Dès son arrivée à la Maison Blanche en 2017, Donald Trump a démantelé avec zèle les fragiles garde-fous érigés par l’administration Obama, puis ignorés par Biden. Sanctions levées contre les colons illégaux de Cisjordanie, financements militaires restaurés, reconnaissance de Jérusalem comme capitale : chaque décision a nourri l’impunité d’Israël. Les bombes aujourd’hui larguées sur Gaza, responsables de milliers de morts, portent ainsi une étiquette « Made in USA », cadeau empoisonné d’une amitié sans limites.

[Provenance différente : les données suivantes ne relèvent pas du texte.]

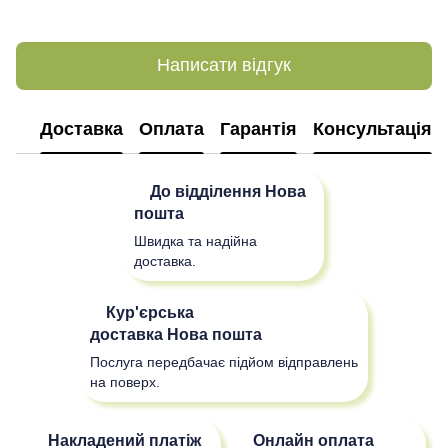
Написати відгук
Доставка
Оплата
Гарантія
Консультація
До відділення
Нова
пошта
Швидка та надійна
доставка.
Кур'єрська
доставка
Нова пошта
Послуга передбачає підйом відправлень
на поверх.
Накладений платіж
Онлайн оплата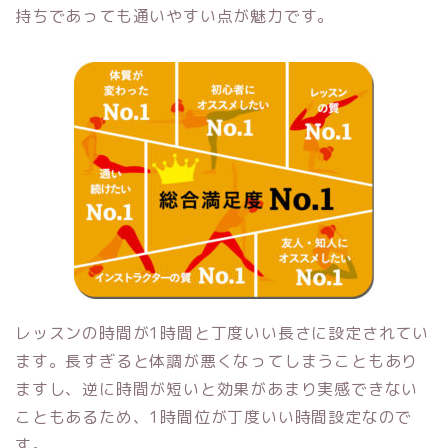
持ちであっても通いやすい点が魅力です。
レッスンの時間が1時間と丁度いい長さに設定されてい
ます。長すぎると体調が悪くなってしまうこともあり
ますし、逆に時間が短いと効果があまり実感できない
こともあるため、1時間位が丁度いい時間設定なので
す。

Netanyahu, stratège avisé des relations médiatiques, ne s’y trompe pas : en glorifiant Trump, il consolide un partenariat où le droit international se dissout dans les intérêts nationalistes. Le silence complice de Washington face à l’expansion des colonies et aux exactions des colons illustre cette collusion, transformant l’Autorité palestinienne en spectateur impuissant d’un apartheid qui s’étend.

Dans cette partie d’échecs géopolitique, l’Arabie Saoudite apparaît en marionnettiste opportuniste. Les 600 milliards de dollars promis aux États-Unis ne sont pas un simple investissement : c’est le prix d’une caution morale. En récompensant Trump pour son alignement sur Israël, Riyad achète une respectabilité tout en verrouillant son influence sur une administration susceptible de revenir au pouvoir. Une transaction cynique, où l’argent blanchit des politiques qui fracturent le Moyen-Orient.

Derrière les poignées de main et les sourires échangés se cache une réalité sombre : chaque bombe livrée, chaque colonie illégale soutenue, creuse le tombeau d’une solution à deux États. L’administration Trump, en instrumentalisant le conflit israélo-palestinien pour des gains électoraux et économiques, a institutionnalisé la violence comme outil diplomatique.

Quel héritage laisse ce duo ? Des villes en cendres, des droits bafoués, et un précédent dangereux où les démocraties monnayent leur âme au profit de dirigeants autoritaires. La communauté internationale, engourdie par ses propres compromissions, se contente trop souvent de constats d’horreur. Mais l’histoire jugera : peut-on vraiment parler de paix lorsque celle-ci est imposée par la terreur et achetée par des milliards ?

En attendant, Gaza pleure, Netanyahu triomphe, et Trump prépare son retour. Le cycle infernal continue.